Flying and The Mistakes We Made.
I have a love and hate relationship with booking flights for our international travels. On one hand, it’s really exciting to sit down and plan it out, while on the other, it can be a little overwhelming. Especially, when you add in multiple stops like we did when we flew to Reykjavik and then London in an attempt to try to squeeze in Iceland at a discounted rate.
Now that we are actively searching again, this time for flights to Bangkok, I started thinking about some of the mistakes we made, and thought now would be a good time to share them.
Mistake #1: We spent more money than we should of on our ticket from Iceland to London because we waited to buy the ticket.

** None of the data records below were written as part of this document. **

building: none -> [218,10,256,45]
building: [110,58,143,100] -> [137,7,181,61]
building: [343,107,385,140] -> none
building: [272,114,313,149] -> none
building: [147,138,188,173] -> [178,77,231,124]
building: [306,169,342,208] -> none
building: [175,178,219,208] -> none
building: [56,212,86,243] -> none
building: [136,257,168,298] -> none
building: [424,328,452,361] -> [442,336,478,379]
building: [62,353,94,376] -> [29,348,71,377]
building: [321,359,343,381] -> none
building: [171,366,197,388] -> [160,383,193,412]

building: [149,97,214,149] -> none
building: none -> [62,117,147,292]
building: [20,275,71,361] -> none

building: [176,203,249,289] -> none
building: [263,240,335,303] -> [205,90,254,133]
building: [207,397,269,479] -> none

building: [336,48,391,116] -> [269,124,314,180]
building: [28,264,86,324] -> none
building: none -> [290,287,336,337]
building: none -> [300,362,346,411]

After we bought our ticket from the states to Iceland, Beth and I decided to wait on our tickets out of Iceland, because we wanted to find the cheapest route that would allow us to see the most. Italy was the only place we had to be, so Beth and I had some flexibility about where and how to get there. Unfortunately, we went back and forth on the alternatives for about a week, and by the time we went to book our flight to London, it had increased by about $100 per ticket.

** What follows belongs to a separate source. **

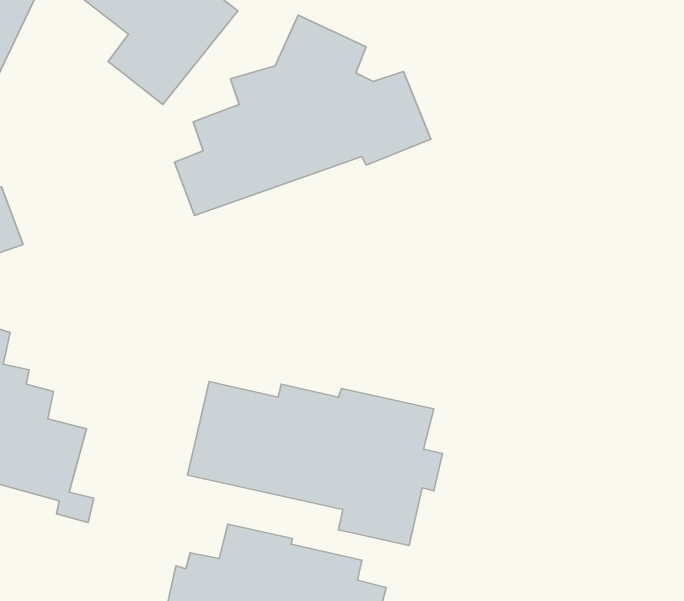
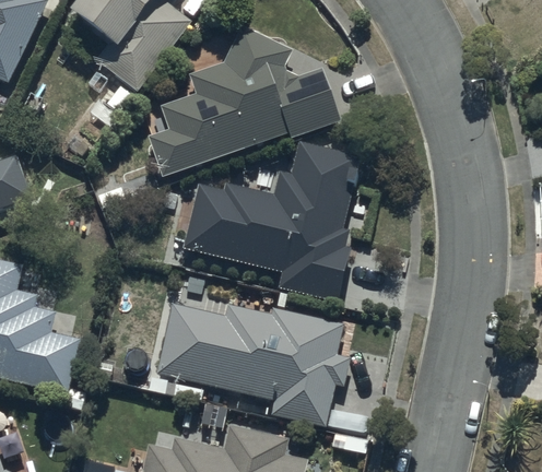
building: none -> [182,141,358,302]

Solution: We should have powered through the alternatives and made a decision that day, or even better, immediately after we booked the first ticket. Our indecisiveness cost us.
Mistake #2: Our mostly costly mistake, though, was not buying a round trip ticket to Italy. If we were not on a budget, this probably would not have been a big of deal, especially because we got to see Iceland, London and Paris in addition to Italy. However, between our flights and train tickets, we ended up paying more than a round trip ticket from Boston to Rome would have cost us.
Solution: Because we are still on a tight budget, I would just buy a round trip fare and work in train trips or cheap European flights once we reach our destination. It’s easy to get sucked into a good one way fare, especially if you want to see a couple of other places. Though, it can be a real drag when your only option back to the U.S. is a one way ticket that cost almost as much as a round trip ticket.
We both like spontaneous travel and adventures; however, when it comes to booking our flights, Beth and I (and our wallet) now realize, at least for the major flights anyway, that we need to be a bit more Type A.